‘Big Ben’ And Horse Racing

Published: January 26, 2009 07:18 pm EST

The Pittsburgh Steelers will do battle against the Arizona Cardinals in Super Bowl XLIII on Sunday, and the western Pennsylvania team has multiple connections to harness racing.

Team founder, the late Art Rooney, bred and raced Standardbreds and Thoroughbreds at his Shamrock Farm in western Maryland.

His sons, which include team president Dan Rooney and Tim Rooney, president of Yonkers Raceway, still own the farm and continue his tradition of breeding and racing both breeds of horses. Aside from Yonkers, the family has owned or operated multiple other tracks, including Green Mountain Park and the William Penn meet at Liberty Bell Racetrack.

Steelers quarterback Ben Roethlisberger got a taste of harness racing as a teenager in Ohio. Roethlisberger, a record-setting quarterback at Findlay High School and Miami University, learned a bit about the sport from family friend and neighbor, Dr. Hobart Schoonover. Schoonover, 90, is a retired cow and pig veterinarian who maintains a racetrack on his farm in Findlay.

“Ben used to come over here after football practice and jog a horse,” recalled Schoonover. “Ben liked all kinds of animals, his mother [who died when Ben was very young] had saddle horses and Ben liked dogs, but maybe not cats, because he was allergic. He’d come over here after football practice and we’d save a horse for him to jog. He’d stay and help clean up and have lunch with Mother (Mrs. Schoonover) and me. He never worked for me, but he did like to come over and jog them.”

Asked if Roethlisberger could handle a spirited horse, Schoonover chuckled and said, “We'd always save one for him that wasn’t like that – maybe one that needed to be urged quite a bit.”

Dr. and Mrs. Schoonover attended many of Roethlisberger’s high school and college games. Dr. Schoonover recalled that Roethlisberger had maturity beyond his years even then.

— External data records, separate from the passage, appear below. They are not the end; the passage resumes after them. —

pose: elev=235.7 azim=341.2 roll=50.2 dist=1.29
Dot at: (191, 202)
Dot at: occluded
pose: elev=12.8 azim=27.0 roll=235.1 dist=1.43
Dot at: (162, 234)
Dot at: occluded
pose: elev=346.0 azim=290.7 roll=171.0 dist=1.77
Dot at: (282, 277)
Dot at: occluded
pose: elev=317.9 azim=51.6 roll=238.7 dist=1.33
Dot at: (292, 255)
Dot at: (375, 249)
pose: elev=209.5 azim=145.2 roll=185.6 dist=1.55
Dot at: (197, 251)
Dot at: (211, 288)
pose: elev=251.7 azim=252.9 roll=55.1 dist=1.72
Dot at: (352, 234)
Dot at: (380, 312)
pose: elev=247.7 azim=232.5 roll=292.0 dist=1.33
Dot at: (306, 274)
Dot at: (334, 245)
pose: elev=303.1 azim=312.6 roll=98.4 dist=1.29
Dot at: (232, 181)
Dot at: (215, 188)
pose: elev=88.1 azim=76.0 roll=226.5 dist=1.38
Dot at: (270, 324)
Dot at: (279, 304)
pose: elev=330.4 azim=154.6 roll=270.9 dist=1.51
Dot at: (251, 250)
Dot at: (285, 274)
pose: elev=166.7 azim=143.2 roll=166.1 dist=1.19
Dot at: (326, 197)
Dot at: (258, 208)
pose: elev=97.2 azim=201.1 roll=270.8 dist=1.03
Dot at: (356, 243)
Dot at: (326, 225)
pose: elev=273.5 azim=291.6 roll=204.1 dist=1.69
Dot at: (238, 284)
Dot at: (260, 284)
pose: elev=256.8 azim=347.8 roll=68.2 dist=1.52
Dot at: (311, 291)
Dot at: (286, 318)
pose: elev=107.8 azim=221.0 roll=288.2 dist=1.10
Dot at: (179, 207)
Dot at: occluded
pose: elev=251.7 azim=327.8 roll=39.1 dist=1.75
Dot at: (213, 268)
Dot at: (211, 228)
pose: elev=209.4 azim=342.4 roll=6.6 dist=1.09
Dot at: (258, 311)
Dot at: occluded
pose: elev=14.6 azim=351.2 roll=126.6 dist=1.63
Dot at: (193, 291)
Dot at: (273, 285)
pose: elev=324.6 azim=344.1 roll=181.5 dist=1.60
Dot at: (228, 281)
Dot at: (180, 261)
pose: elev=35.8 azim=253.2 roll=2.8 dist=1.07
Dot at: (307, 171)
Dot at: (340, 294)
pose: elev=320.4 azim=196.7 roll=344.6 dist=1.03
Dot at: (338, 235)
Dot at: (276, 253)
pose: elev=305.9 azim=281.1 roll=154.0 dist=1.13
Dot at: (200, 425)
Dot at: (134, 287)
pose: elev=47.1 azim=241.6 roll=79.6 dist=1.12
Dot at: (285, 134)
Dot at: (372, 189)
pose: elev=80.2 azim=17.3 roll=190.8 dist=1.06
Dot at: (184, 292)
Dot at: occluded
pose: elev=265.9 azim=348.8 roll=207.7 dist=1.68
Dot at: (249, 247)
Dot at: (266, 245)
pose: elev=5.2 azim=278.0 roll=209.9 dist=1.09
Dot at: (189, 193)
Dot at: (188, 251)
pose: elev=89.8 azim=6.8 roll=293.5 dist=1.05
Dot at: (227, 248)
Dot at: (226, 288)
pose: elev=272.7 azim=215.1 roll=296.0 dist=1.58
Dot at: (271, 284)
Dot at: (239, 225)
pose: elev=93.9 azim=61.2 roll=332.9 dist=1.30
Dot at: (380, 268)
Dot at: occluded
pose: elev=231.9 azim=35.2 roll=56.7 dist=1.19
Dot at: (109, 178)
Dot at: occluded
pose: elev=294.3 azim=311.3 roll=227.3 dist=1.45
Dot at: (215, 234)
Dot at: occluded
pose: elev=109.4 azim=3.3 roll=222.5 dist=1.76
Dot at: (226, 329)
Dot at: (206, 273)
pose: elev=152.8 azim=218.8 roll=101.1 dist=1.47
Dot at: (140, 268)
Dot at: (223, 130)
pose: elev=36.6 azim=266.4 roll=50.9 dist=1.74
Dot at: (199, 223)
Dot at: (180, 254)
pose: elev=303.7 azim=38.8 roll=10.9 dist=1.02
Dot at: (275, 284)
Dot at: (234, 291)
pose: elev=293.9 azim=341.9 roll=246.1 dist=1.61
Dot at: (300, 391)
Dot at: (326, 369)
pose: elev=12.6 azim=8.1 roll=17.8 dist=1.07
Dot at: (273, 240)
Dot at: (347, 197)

“He always seemed like he was older than he was,” he said. “When he played in high school, the coach’s son, who was a year older than Ben, played quarterback and Ben played tight end, until his senior year. He set all kinds of records [as a quarterback] in just one year. After the game was over, don’t you know, the little kids would just run out from under the bleachers and they all wanted to talk to Ben, to sit on his knee. Ben would stay there for the longest time and talk to them all. That’s just the way he’s always been.”

The Schoonovers, who also attend the same church as the Roethlisbergers, St. Paul United Methodist in Findlay, saw Roethlisberger at his sister Carly's high school basketball games even when he was playing as a rookie with the Steelers. Dr. Schoonover still competes with young horses at the Ohio fairs, with his twin daughters, Sharon and Sandy, helping.